Yep, that’s it. I think that’s me just over your right shoulder :slight_smile:


Last year I saw this guy play with just empty tapes in this old, abandoned greenhouse, in the middle a the slightly decadent hotel park. The hotel is one of the old ones in the city, and it’s kind of a luxury one, but you know… the kind of last century luxury somehow.
It was plain day (which usually does not help a musical performance to be really captivating) but it was really great! The musician didn’t do much, as you would expect from this type of music. But the fact that he was messing with something so physical as tape and you had it running around the room (which is probably been done by a lot of people previously… but so it stagediving and guitar soloing) was making the performance very much alive. Also the location helped a lot. The tapes he was using had been left to rot in various places (like for example the sea beneath Venice), so it was very fitting to see him play them in a “rotting” place like that.
It really is all about the theatre I guess.
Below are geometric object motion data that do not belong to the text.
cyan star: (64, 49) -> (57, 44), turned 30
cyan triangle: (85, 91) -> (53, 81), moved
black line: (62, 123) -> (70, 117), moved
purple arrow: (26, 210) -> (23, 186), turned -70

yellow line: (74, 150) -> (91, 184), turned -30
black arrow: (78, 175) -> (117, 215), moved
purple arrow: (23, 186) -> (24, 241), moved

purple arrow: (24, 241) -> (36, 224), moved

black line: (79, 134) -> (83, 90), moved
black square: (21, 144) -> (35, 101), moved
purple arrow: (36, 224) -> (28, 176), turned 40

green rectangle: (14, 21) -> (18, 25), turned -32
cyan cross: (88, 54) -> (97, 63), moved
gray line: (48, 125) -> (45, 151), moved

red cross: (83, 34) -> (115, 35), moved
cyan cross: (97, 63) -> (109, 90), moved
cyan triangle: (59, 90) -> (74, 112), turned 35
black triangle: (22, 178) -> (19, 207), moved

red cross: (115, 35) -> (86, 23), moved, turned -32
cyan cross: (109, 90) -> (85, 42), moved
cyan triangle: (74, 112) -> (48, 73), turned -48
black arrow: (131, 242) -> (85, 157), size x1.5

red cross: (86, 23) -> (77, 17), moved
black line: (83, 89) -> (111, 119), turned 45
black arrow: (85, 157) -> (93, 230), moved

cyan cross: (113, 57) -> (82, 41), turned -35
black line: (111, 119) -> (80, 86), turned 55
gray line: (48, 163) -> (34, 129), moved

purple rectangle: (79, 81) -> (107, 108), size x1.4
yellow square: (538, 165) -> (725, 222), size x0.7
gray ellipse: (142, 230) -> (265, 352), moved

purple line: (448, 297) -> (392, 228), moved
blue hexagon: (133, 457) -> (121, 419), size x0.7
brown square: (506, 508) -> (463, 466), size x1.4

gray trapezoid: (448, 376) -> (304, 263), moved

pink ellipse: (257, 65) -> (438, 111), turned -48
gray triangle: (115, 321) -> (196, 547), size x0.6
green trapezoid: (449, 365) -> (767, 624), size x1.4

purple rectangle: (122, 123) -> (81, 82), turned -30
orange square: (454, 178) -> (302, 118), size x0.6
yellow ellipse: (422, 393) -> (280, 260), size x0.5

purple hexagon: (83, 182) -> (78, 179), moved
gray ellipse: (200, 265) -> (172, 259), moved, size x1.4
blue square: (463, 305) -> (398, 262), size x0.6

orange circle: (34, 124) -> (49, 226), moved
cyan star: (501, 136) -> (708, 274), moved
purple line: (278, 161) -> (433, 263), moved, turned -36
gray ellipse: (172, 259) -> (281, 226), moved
i think a large part of any performance are expectations- what the audience thinks they are going to experience and what you actually want to present them. then a large part of the craft/art of a successful performance is how those 2 things meet in the middle. more specifically, you want the audience to be receptive to whatever it is that you want them to experience. and usually a good way to get them to have an open mind to what you want to do, is to acknowledge their initial expectations and then break that… kind of reset them back to zero somehow.

personally i don’t find this game to be a bad thing. on the contrary, i think its an opportunity to really make the performance stand out if you can get the audience on your side relatively quickly. and for sure the techniques to do this might not be hard at all- could even be a photo on the event poster or a tag-line or sub-title. or the name of your band itself can do enough to address a certain expectation and communicate how you will fill that role (or otherwise).
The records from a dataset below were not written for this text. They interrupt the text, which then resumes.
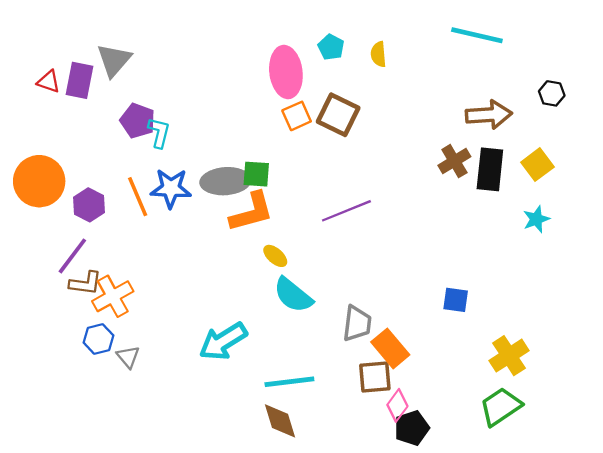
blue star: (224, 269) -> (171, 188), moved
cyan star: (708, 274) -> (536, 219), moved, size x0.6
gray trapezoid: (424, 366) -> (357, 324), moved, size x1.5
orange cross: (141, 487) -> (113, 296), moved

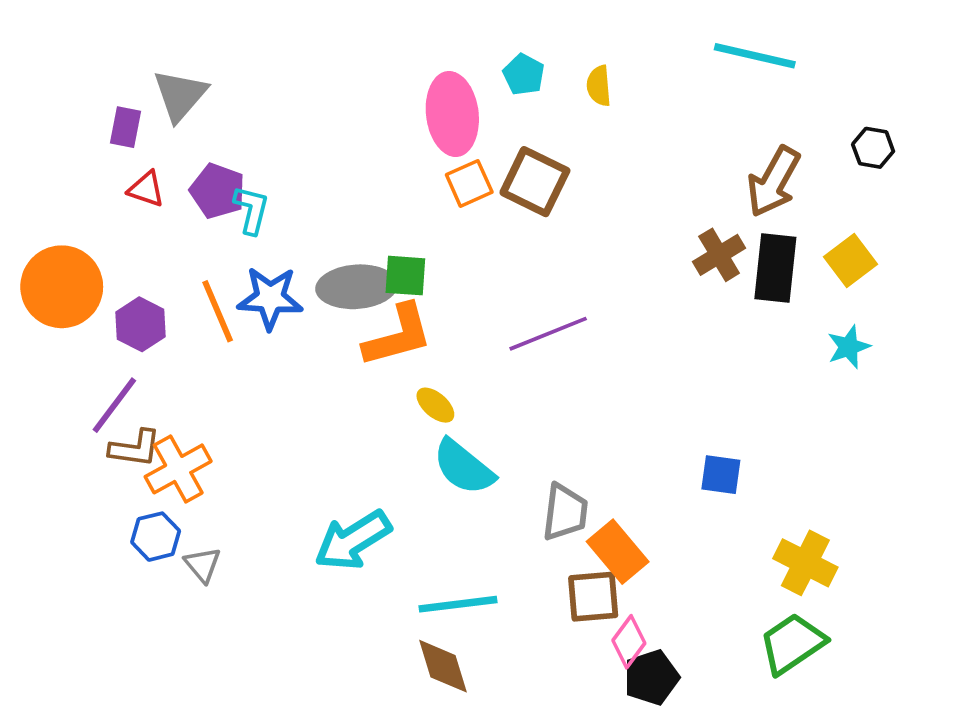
purple rectangle: (79, 80) -> (126, 127), size x0.7
red triangle: (49, 82) -> (146, 189), moved
brown arrow: (489, 115) -> (773, 182), turned 123
yellow cross: (509, 356) -> (805, 563), turned -30

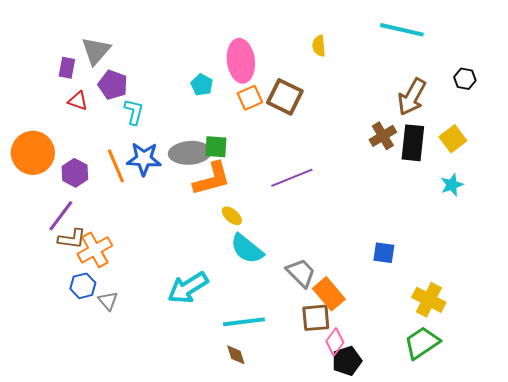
cyan pentagon: (524, 75) -> (202, 85), moved
purple pentagon: (218, 191) -> (113, 85), moved
gray trapezoid: (565, 512) -> (301, 273), turned -52
brown diamond: (443, 666) -> (236, 355), size x0.7

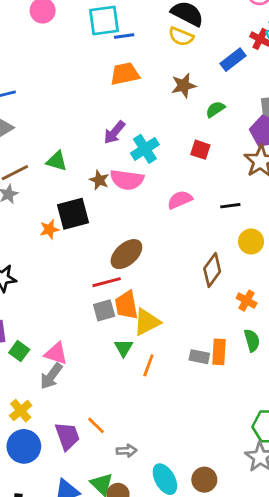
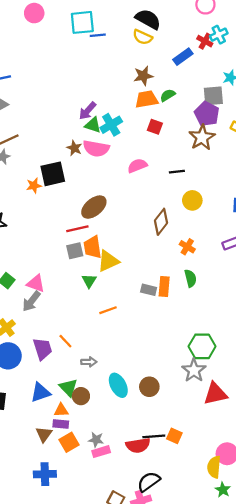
orange trapezoid: (125, 74) -> (147, 99), moved
green triangle: (57, 161) -> (93, 125), moved
orange line: (148, 365) -> (108, 310), moved, turned 48

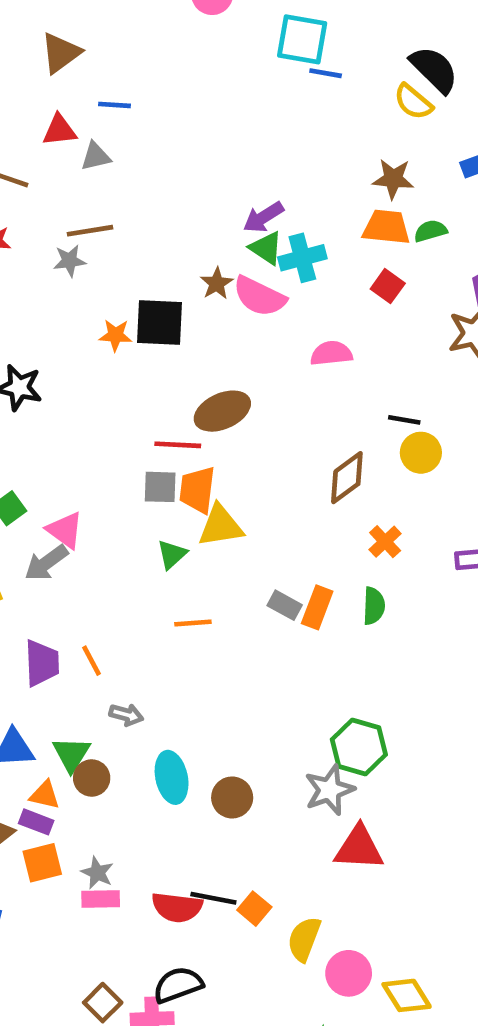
black line: (177, 172) -> (404, 420), moved
yellow semicircle: (214, 467) -> (304, 939), moved

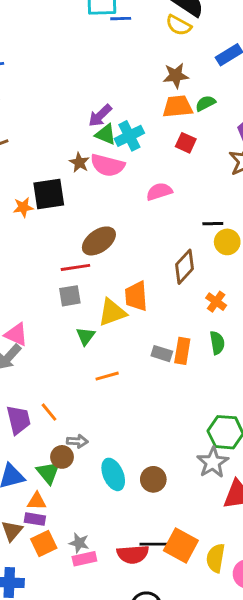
orange trapezoid: (197, 490) -> (136, 296), moved
brown circle: (92, 778) -> (62, 457), moved
orange square: (254, 909) -> (181, 545), size x1.6

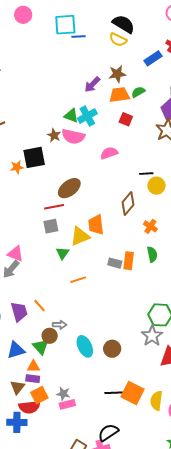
purple arrow: (100, 116) -> (92, 84), moved
red semicircle: (133, 554) -> (29, 407), moved

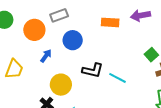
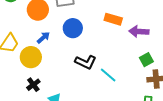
purple arrow: (141, 15) -> (139, 31), moved
yellow circle: (61, 85) -> (31, 57), moved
i studied this problem of “playing live” for a long time before composing my reactable set. i think i came to the same conclusion as many others here, that the best i could hope for is that the audience would think that the music was live, happening in that moment. beyond that, in terms of them understanding exactly how the music was being created… it was more than i could handle in that project. however, while reading articles and watching videos to see how everyone else deals with this, i came across a fascinating paper which spoke about the subject of time on stage. more specifically it got weird when speaking about video projection- of how we see a video being projected that is clearly in the moment, but if its a “movie” then its probably been previously recorded. and yet we still get some sort of sense of “live” from this video. and of course mixing this with a live video feed… we somehow give video a certain sense of authority and authenticity where we more easily accept jumps in time or different rhythms of time.

all of this to say that, tilting a controller might be one small technique to help address what the artist perceives to be a barrier between what they want the audience to get out of the performance, and what they think the audience will expect in that specific context? personally i always try to make production decisions based upon the artistic process of the work involved. maybe its a failed game, but most of the time at the least i get more confidence and probably give a better effort. so i’ll try to think of the way i came up with whatever i am presenting, how those choices were made. and then i’ll try to think of applying those choices (in concept) to the lighting, costume, sound design, etc.

i’m glad daedelus finds it useful to tilt his controller… what really confuses me is that he uses a towel to do it! he seems into building a certain aesthetic, carefully choosing what he wears, and taking care to show the audience the grid. i guess lots of times the towel is hidden under the 256, but i’ve seen tons of video and photos where the rolled up edges are sticking out on either side!